*** Material to process Section Begins ***

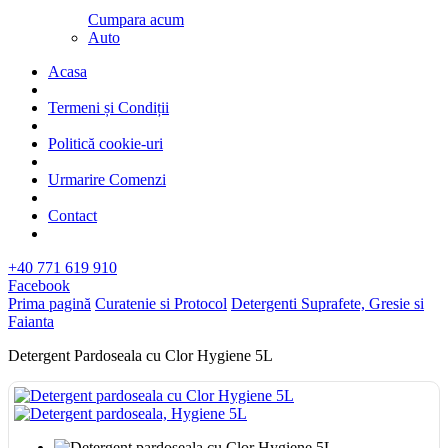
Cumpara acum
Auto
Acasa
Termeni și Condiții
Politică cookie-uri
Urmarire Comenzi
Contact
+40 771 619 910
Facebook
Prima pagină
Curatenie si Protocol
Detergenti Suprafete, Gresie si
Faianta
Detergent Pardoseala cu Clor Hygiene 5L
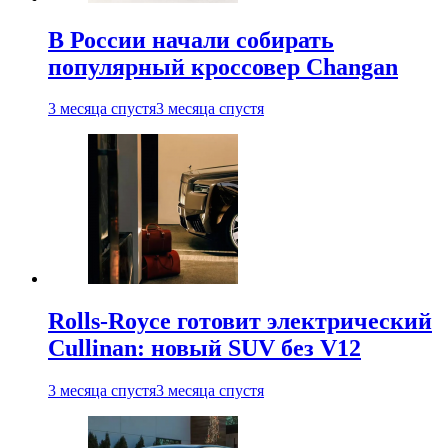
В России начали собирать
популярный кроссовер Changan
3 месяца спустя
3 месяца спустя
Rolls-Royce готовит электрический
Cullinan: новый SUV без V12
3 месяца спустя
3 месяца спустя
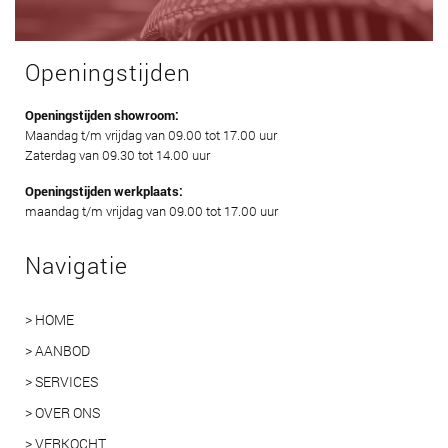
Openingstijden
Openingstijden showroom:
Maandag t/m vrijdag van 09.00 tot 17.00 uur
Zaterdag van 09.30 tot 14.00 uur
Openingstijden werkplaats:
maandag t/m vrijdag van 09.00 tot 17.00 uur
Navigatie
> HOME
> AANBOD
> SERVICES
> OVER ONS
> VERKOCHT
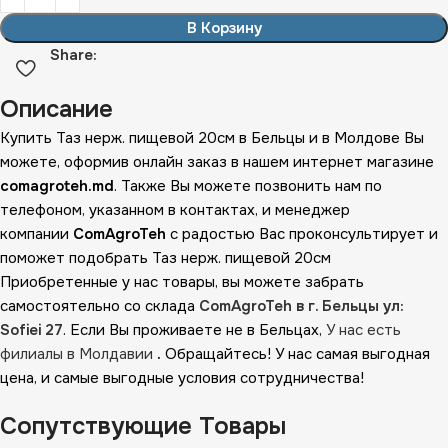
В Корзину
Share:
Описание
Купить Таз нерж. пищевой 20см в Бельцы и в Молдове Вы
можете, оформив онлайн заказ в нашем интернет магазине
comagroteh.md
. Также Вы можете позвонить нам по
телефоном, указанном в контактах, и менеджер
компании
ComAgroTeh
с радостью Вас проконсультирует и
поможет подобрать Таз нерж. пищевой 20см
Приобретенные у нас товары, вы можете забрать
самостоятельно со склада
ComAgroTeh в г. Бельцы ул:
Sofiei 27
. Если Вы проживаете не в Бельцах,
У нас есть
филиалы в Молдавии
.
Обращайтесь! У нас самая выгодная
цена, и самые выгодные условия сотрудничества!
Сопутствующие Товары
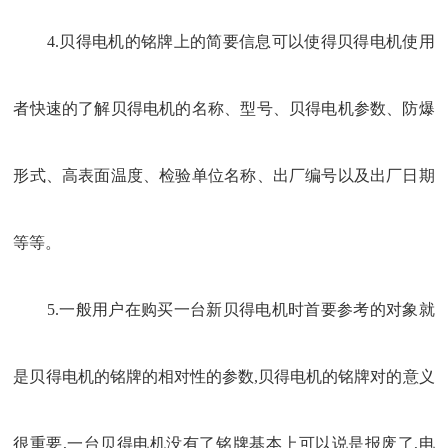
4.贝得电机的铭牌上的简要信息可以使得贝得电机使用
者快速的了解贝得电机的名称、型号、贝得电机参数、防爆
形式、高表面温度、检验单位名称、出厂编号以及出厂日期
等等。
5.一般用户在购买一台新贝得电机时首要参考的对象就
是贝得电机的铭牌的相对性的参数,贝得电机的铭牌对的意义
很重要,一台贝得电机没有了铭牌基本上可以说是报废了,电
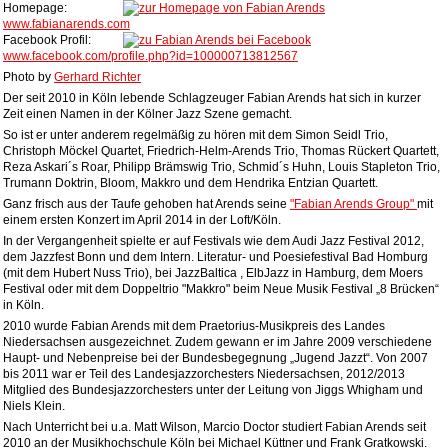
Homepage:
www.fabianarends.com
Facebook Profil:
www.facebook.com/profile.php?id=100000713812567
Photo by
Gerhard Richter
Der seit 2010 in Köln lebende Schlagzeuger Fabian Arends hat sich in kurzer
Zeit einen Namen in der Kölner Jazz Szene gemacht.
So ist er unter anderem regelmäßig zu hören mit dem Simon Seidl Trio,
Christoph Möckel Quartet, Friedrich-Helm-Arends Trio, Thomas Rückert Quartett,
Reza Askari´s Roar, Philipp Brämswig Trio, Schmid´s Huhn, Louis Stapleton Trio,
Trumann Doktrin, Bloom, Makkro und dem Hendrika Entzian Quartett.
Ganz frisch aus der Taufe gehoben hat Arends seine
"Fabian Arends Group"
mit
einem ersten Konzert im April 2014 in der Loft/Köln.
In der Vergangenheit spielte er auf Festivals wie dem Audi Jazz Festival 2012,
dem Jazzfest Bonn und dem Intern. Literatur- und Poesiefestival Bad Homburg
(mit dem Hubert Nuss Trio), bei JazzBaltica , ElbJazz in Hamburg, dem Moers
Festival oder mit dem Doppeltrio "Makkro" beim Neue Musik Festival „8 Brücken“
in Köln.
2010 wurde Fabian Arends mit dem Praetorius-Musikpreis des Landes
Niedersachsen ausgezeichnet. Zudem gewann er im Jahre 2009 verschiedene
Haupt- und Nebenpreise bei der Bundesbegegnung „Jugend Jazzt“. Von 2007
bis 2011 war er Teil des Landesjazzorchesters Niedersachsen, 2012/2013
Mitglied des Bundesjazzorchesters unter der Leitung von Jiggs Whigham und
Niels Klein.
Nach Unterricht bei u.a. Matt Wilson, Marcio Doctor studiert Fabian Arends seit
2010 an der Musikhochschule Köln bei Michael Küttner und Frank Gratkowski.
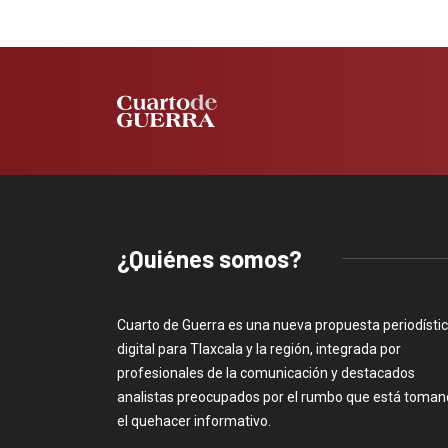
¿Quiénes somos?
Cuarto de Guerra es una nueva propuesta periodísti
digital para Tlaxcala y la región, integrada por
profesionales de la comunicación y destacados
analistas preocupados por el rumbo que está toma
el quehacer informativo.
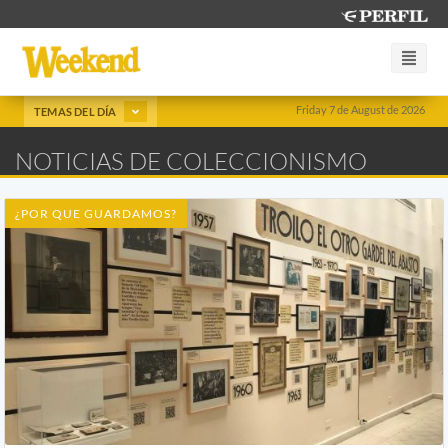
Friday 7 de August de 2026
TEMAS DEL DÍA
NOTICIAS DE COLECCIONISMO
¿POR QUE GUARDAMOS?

*** Material to process Section Ends ***

**Directions for this task:** Please repeat every line above word for word, leaving the pictures out of your answer.

**Answer for this exercise:**
Cumpara acum
Auto
Acasa
Termeni și Condiții
Politică cookie-uri
Urmarire Comenzi
Contact
+40 771 619 910
Facebook
Prima pagină
Curatenie si Protocol
Detergenti Suprafete, Gresie si
Faianta
Detergent Pardoseala cu Clor Hygiene 5L
В России начали собирать
популярный кроссовер Changan
3 месяца спустя
3 месяца спустя
Rolls-Royce готовит электрический
Cullinan: новый SUV без V12
3 месяца спустя
3 месяца спустя
Openingstijden
Openingstijden showroom:
Maandag t/m vrijdag van 09.00 tot 17.00 uur
Zaterdag van 09.30 tot 14.00 uur
Openingstijden werkplaats:
maandag t/m vrijdag van 09.00 tot 17.00 uur
Navigatie
> HOME
> AANBOD
> SERVICES
> OVER ONS
> VERKOCHT
В Корзину
Share:
Описание
Купить Таз нерж. пищевой 20см в Бельцы и в Молдове Вы
можете, оформив онлайн заказ в нашем интернет магазине
comagroteh.md
. Также Вы можете позвонить нам по
телефоном, указанном в контактах, и менеджер
компании
ComAgroTeh
с радостью Вас проконсультирует и
поможет подобрать Таз нерж. пищевой 20см
Приобретенные у нас товары, вы можете забрать
самостоятельно со склада
ComAgroTeh в г. Бельцы ул:
Sofiei 27
. Если Вы проживаете не в Бельцах,
У нас есть
филиалы в Молдавии
.
Обращайтесь! У нас самая выгодная
цена, и самые выгодные условия сотрудничества!
Сопутствующие Товары
4.贝得电机的铭牌上的简要信息可以使得贝得电机使用
者快速的了解贝得电机的名称、型号、贝得电机参数、防爆
形式、高表面温度、检验单位名称、出厂编号以及出厂日期
等等。
5.一般用户在购买一台新贝得电机时首要参考的对象就
是贝得电机的铭牌的相对性的参数,贝得电机的铭牌对的意义
很重要,一台贝得电机没有了铭牌基本上可以说是报废了,电
Homepage:
www.fabianarends.com
Facebook Profil:
www.facebook.com/profile.php?id=100000713812567
Photo by
Gerhard Richter
Der seit 2010 in Köln lebende Schlagzeuger Fabian Arends hat sich in kurzer
Zeit einen Namen in der Kölner Jazz Szene gemacht.
So ist er unter anderem regelmäßig zu hören mit dem Simon Seidl Trio,
Christoph Möckel Quartet, Friedrich-Helm-Arends Trio, Thomas Rückert Quartett,
Reza Askari´s Roar, Philipp Brämswig Trio, Schmid´s Huhn, Louis Stapleton Trio,
Trumann Doktrin, Bloom, Makkro und dem Hendrika Entzian Quartett.
Ganz frisch aus der Taufe gehoben hat Arends seine
"Fabian Arends Group"
mit
einem ersten Konzert im April 2014 in der Loft/Köln.
In der Vergangenheit spielte er auf Festivals wie dem Audi Jazz Festival 2012,
dem Jazzfest Bonn und dem Intern. Literatur- und Poesiefestival Bad Homburg
(mit dem Hubert Nuss Trio), bei JazzBaltica , ElbJazz in Hamburg, dem Moers
Festival oder mit dem Doppeltrio "Makkro" beim Neue Musik Festival „8 Brücken“
in Köln.
2010 wurde Fabian Arends mit dem Praetorius-Musikpreis des Landes
Niedersachsen ausgezeichnet. Zudem gewann er im Jahre 2009 verschiedene
Haupt- und Nebenpreise bei der Bundesbegegnung „Jugend Jazzt“. Von 2007
bis 2011 war er Teil des Landesjazzorchesters Niedersachsen, 2012/2013
Mitglied des Bundesjazzorchesters unter der Leitung von Jiggs Whigham und
Niels Klein.
Nach Unterricht bei u.a. Matt Wilson, Marcio Doctor studiert Fabian Arends seit
2010 an der Musikhochschule Köln bei Michael Küttner und Frank Gratkowski.
¿Quiénes somos?
Cuarto de Guerra es una nueva propuesta periodísti
digital para Tlaxcala y la región, integrada por
profesionales de la comunicación y destacados
analistas preocupados por el rumbo que está toma
el quehacer informativo.
Friday 7 de August de 2026
TEMAS DEL DÍA
NOTICIAS DE COLECCIONISMO
¿POR QUE GUARDAMOS?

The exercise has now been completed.